Il compito di recupero e i segnali dell’anno scorso
Marsilio dice di non avere avuto alcun presentimento. Solo dopo l’aggressione avrebbe saputo che il ragazzo, nei giorni precedenti, avrebbe parlato con alcuni compagni dell’intenzione di accoltellarla. «Lo apprendo in questo momento e sono sconvolta», ha detto.
Secondo la docente, «la molla scatenante» sarebbe stato «un compito in classe previsto quella mattina per recuperare un debito in Storia». Già nell’anno scolastico precedente il ragazzo aveva mostrato «un senso di rabbia, fastidio, superiorità, anche nei confronti dei compagni» ed era apparso «molto inquieto». Marsilio aveva incontrato più volte i genitori dello studente, figlio unico. Il ragazzo, invece, non sarebbe mai andato allo sportello d’ascolto della scuola.

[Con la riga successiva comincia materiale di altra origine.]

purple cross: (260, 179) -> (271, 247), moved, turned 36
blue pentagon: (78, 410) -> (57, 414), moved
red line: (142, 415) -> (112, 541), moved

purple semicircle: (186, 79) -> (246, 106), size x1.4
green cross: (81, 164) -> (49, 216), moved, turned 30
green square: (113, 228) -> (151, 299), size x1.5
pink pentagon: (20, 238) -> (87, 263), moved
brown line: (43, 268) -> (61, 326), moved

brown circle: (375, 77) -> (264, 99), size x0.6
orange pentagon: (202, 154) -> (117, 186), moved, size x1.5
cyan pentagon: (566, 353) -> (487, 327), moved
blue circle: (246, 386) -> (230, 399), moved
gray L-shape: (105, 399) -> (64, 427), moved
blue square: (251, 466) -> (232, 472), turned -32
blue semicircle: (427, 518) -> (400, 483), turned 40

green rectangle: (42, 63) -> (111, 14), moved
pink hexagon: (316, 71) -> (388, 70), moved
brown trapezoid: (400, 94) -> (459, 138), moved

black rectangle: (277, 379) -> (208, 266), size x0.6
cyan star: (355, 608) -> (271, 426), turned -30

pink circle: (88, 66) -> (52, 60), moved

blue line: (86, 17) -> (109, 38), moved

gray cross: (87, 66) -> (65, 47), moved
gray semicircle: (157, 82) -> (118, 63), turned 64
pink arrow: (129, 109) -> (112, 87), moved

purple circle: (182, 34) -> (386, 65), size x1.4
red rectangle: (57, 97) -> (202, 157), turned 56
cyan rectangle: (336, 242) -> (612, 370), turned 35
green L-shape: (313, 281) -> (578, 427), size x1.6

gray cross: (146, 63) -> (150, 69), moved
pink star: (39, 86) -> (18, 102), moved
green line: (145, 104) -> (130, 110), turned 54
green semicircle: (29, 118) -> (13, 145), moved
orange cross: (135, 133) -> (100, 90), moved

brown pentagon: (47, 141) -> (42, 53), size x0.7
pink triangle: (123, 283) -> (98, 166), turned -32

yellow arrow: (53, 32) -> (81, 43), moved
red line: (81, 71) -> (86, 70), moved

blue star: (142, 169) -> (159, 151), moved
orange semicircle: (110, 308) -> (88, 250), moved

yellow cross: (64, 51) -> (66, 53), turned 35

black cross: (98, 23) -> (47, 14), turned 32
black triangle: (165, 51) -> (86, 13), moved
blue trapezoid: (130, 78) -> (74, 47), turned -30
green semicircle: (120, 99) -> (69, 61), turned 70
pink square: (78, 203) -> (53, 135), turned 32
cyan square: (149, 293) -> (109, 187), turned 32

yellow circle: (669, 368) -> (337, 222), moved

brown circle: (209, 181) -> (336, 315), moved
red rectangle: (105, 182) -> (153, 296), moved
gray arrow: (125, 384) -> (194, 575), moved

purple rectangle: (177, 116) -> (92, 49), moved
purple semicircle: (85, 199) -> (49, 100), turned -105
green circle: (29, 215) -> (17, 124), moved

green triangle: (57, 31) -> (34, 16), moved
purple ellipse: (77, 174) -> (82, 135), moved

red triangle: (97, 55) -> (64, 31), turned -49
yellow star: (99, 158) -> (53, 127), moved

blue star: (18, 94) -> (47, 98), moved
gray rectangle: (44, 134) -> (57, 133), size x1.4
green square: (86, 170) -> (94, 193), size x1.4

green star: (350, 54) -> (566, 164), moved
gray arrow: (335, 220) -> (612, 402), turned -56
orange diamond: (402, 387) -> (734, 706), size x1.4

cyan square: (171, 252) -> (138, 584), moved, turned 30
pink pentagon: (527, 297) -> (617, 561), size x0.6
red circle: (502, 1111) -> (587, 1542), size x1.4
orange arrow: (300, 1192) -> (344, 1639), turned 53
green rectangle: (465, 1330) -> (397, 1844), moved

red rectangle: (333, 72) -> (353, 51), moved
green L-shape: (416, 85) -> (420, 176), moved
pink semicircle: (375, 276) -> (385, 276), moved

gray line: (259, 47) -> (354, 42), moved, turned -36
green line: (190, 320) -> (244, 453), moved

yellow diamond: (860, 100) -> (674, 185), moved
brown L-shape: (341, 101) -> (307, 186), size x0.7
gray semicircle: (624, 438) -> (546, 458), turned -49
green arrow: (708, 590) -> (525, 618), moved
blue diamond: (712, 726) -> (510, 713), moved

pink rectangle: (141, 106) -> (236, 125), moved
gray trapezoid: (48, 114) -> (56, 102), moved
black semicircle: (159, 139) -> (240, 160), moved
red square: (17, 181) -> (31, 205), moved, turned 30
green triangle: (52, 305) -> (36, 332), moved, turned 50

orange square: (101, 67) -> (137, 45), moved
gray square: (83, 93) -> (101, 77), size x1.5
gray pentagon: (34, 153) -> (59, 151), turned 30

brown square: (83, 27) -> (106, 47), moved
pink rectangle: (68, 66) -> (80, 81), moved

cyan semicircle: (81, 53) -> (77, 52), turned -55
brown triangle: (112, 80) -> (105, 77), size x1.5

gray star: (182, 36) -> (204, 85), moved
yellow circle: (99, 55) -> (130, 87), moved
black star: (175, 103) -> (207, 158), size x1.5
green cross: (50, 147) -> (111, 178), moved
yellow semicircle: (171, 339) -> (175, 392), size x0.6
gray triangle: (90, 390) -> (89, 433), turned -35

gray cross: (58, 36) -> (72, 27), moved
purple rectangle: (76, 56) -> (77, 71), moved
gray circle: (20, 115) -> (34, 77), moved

«Gli voglio bene. Lo vorrei incontrare per abbracciarlo»
Nonostante l’aggressione, la docente dice di non provare rancore nei confronti del ragazzo che l’ha colpita. «Gli voglio bene e mi dispiace enormemente di aver compreso adesso quanto forte e profondo fosse il suo malessere», ha spiegato, aggiungendo di temere che lo studente possa aver interpretato i suoi insegnamenti «come accuse o punizioni».
Alla domanda se vorrebbe incontrarlo, risponde senza esitazioni: «Sì, per abbracciarlo». E assicura che tornerebbe subito tra i banchi: «Anche domani se potessi, purtroppo mi hanno dato 15 giorni di prognosi e non posso».